![Wicemistrzyni z Londynu w jeździectwie Sara Algotsson Ostholt. Fot. PAP//Maciej Kulczyński](/sites/default/files/styles/main_image/public/202107/pap_20170820_0ZE.jpg?h=692a2e3a&itok=pyYH0qgU)
Szwedka nie ukrywa, że przesunięcie olimpiady o rok dało jej szansę na psychiczny powrót po tym wydarzeniu oraz czas do przygotowania nowych koni.
„Nieść flagę swojego kraju na olimpiadzie to zaszczyt odpowiadający medalowi” - powiedziała.
Tragedia, do której doszło dwa lata temu
„Długo nie mogłam dojść do siebie po tej tragedii i straciłam motywację do uprawiania tego sportu, a olimpiada stała się kompletnie nieaktualna. Dopiero po ponad roku powrót do Sopotu na kolejne zawody stał się psychicznym przełomem” - dodała.
„Zwlekaliśmy tak długo, ponieważ wybór chorążych nie był prosty. Oboje wypełniają wszystkie kryteria dla tej prestiżowej funkcji" - wyjaśnił prezes szwedzkiego komitetu olimpijskiego Peter Reinebo.
Algotsson Ostholt nie chce wspominać wydarzenia z 6 maja 2019 roku w Polsce, lecz szwedzkie media przypomniały, że w ciężarówce jadącej z zawodów w Sopocie na kolejny konkurs w Niemczech przewożone były dwa najlepsze konie zawodniczki – Apertina i Chacco's Crack. Pojazd zapalił się na autostradzie w kierunku Łodzi, przy węźle Nowe Marzy.

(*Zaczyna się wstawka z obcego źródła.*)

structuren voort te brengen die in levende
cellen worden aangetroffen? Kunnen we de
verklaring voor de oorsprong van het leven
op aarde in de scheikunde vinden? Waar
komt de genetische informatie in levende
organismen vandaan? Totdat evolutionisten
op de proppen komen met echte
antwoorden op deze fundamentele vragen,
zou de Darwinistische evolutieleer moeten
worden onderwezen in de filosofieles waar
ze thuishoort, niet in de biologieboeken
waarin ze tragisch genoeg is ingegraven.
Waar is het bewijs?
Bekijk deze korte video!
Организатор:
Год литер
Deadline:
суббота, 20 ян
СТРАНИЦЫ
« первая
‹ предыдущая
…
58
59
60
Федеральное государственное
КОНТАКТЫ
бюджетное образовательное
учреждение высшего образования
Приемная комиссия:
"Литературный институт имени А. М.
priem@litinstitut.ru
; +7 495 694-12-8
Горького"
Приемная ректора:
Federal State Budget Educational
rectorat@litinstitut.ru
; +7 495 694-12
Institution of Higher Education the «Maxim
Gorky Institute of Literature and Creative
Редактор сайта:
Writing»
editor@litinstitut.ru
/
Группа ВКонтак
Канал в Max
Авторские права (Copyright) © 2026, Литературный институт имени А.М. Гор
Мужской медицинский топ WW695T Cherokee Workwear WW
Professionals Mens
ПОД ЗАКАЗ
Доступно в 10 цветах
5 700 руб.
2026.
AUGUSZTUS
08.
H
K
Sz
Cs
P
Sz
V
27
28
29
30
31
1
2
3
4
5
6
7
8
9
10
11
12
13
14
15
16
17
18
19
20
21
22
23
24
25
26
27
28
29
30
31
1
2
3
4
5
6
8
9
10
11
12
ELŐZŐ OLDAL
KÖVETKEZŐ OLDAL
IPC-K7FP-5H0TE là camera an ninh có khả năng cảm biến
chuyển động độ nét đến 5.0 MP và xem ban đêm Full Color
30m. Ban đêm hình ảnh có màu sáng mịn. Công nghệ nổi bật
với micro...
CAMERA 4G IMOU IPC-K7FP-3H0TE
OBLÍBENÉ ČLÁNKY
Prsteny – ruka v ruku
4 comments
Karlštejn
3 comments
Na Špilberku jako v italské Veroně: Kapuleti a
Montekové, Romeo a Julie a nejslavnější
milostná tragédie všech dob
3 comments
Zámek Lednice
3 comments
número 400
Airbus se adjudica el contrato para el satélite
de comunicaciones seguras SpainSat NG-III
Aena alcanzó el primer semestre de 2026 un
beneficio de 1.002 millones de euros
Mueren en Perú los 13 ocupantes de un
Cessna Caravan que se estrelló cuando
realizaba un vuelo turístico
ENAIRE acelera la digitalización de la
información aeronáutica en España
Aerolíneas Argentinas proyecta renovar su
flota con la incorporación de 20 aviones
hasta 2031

„W pewnym momencie nad ranem ona i kierowca poczuli zapach spalenizny i zatrzymali się. Palił się tył ciężarówki. Udało im się wyprowadzić tylko jednego, poparzonego konia. Drugi spłonął żywcem na jej oczach" – powiedziała na antenie szwedzkiej telewizji SVT rzeczniczka federacji jeździeckiej Lotta Amnestal.
Również poparzonego konia nie dało się uratować i po kilku dniach musiał zostać uśpiony.
"To była wielka strata dla naszego sportu i osobista tragedia jednej z naszych najlepszych zawodniczek" – oświadczyła Szwedzka Federacja Jeździecka.